Güney Asya’nın Kaderini Belirleyecek

Hindistan ve Pakistan arasındaki ilişkiler, yalnızca iki devletin ihtilafı olmaktan öte, Güney Asya’nın kaderini belirleyen temel bir dinamik haline gelmiştir. Bu gerilim, tarihsel hafızalar, kimlik politikaları, güvenlik kaygıları ve büyük güç rekabetiyle iç içe geçmiş çok katmanlı bir yapıya sahiptir. Keşmir sorunu, askeri modernizasyon, ekonomik blokajlar ve küresel dengeler açısından bakıldığında, bu ilişkinin yalnızca bir çatışma alanı değil; aynı zamanda sürdürülebilir barış arayışının da bir laboratuvarı olduğu söylenebilir.

Bu nedenle, Hindistan ve Pakistan arasında diyaloğun sürdürülmesi, ekonomik iş birliği kanallarının açılması ve güven artırıcı önlemlerin geliştirilmesi kritik öneme sahiptir.
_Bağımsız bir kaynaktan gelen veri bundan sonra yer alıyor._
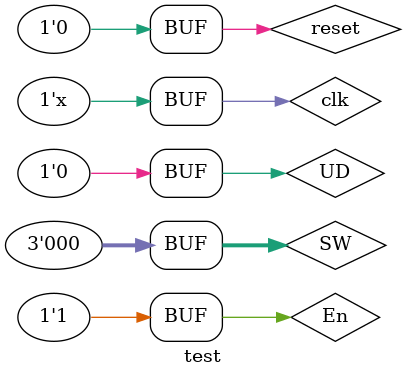
<source format=v>
`timescale 1ns / 1ps


module test;

	// Inputs
	reg clk;
	reg reset;
	reg En;
	reg [2:0] SW;
	reg UD;

	// Outputs
	wire [7:0] LED;
	wire [7:0] Dao;

	// Instantiate the Unit Under Test (UUT)
	CounterUD uut (
		.clk(clk), 
		.reset(reset), 
		.En(En), 
		.SW(SW), 
		.UD(UD), 
		.LED(LED), 
		.Dao(Dao)
	);

		initial begin
		clk = 0;
		reset = 0;
		#10;
		
		reset = 1;
		#10;
		
		reset = 0;
		SW = 7;
		UD = 0; 
		En = 1;
		#6000;
		
		En = 0;
		#3000;
		
		reset = 1;
		#1000;
		
		SW = 7;
		UD = 1; 
		En = 1;
		reset = 0;
		#6000;
		
		En = 0;
		#4000;
 
		SW = 6;
		UD = 0; 
		En = 1;
		#60000;
		
		En = 0;
		#30000;
		
		En = 1;
		#10000;
		
		SW = 6;
		UD = 1; 
		En = 1;
		reset = 0;
		#60000;
		
		En = 0;
		#40000;
 
		SW = 5;
		UD = 0; 
		En = 1;
		#600000;
		
		En = 0;
		#300000;
		
		reset = 1;
		#100000;
		
		SW = 5;
		UD = 1; 
		En = 1;
		reset = 0;
		#600000;
		
		En = 0;
		#400000;
 
		SW = 4;
		UD = 0; 
		En = 1;
		#6000000;
		
		En = 0;
		#3000000;
		
		reset = 1;
		#1000000;
		
		SW = 4;
		UD = 1; 
		En = 1;
		reset = 0;
		#6000000;
		
		En = 0;
		#4000000;
 
		SW = 3;
		UD = 0; 
		En = 1;
		#60000000;
		
		En = 0;
		#30000000;
		
		reset = 1;
		#10000000;
		
		SW = 3;
		UD = 1; 
		En = 1;
		reset = 0;
		#60000000;
		
		En = 0;
		#40000000;
 
		SW = 2;
		UD = 0; 
		En = 1;
		#600000000;
		
		En = 0;
		#300000000;
		
		reset = 1;
		#100000000;
		
		SW = 2;
		UD = 1; 
		En = 1;
		reset = 0;
		#600000000;
		
		En = 0;
		#400000000;
 
		SW = 1;
		UD = 0; 
		En = 1;
		#1000000000;
		#1000000000;
		#1000000000;
		
		En = 0;
		#1000000000;
		
		reset = 1;
		#1000000000;
		
		SW = 1;
		UD = 1; 
		En = 1;
		reset = 0;
		#1000000000;
		#1000000000;
		#1000000000;
		
		En = 0;
		#1000000000;
		
		SW = 0;
		UD = 0;
		En = 1;
	end
always
begin
		#10; clk = ~clk;
end 
      
endmodule



</source>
Çok taraflı platformlar, arabuluculuk girişimleri ve bölgesel entegrasyon projeleri bu kırılgan dengeyi kalıcı barışa dönüştürme potansiyeli taşımaktadır. Aksi takdirde, Keşmir gibi ihtilaf noktaları, 21. yüzyılın en büyük güvenlik tehditleri arasında yer almaya devam edecektir.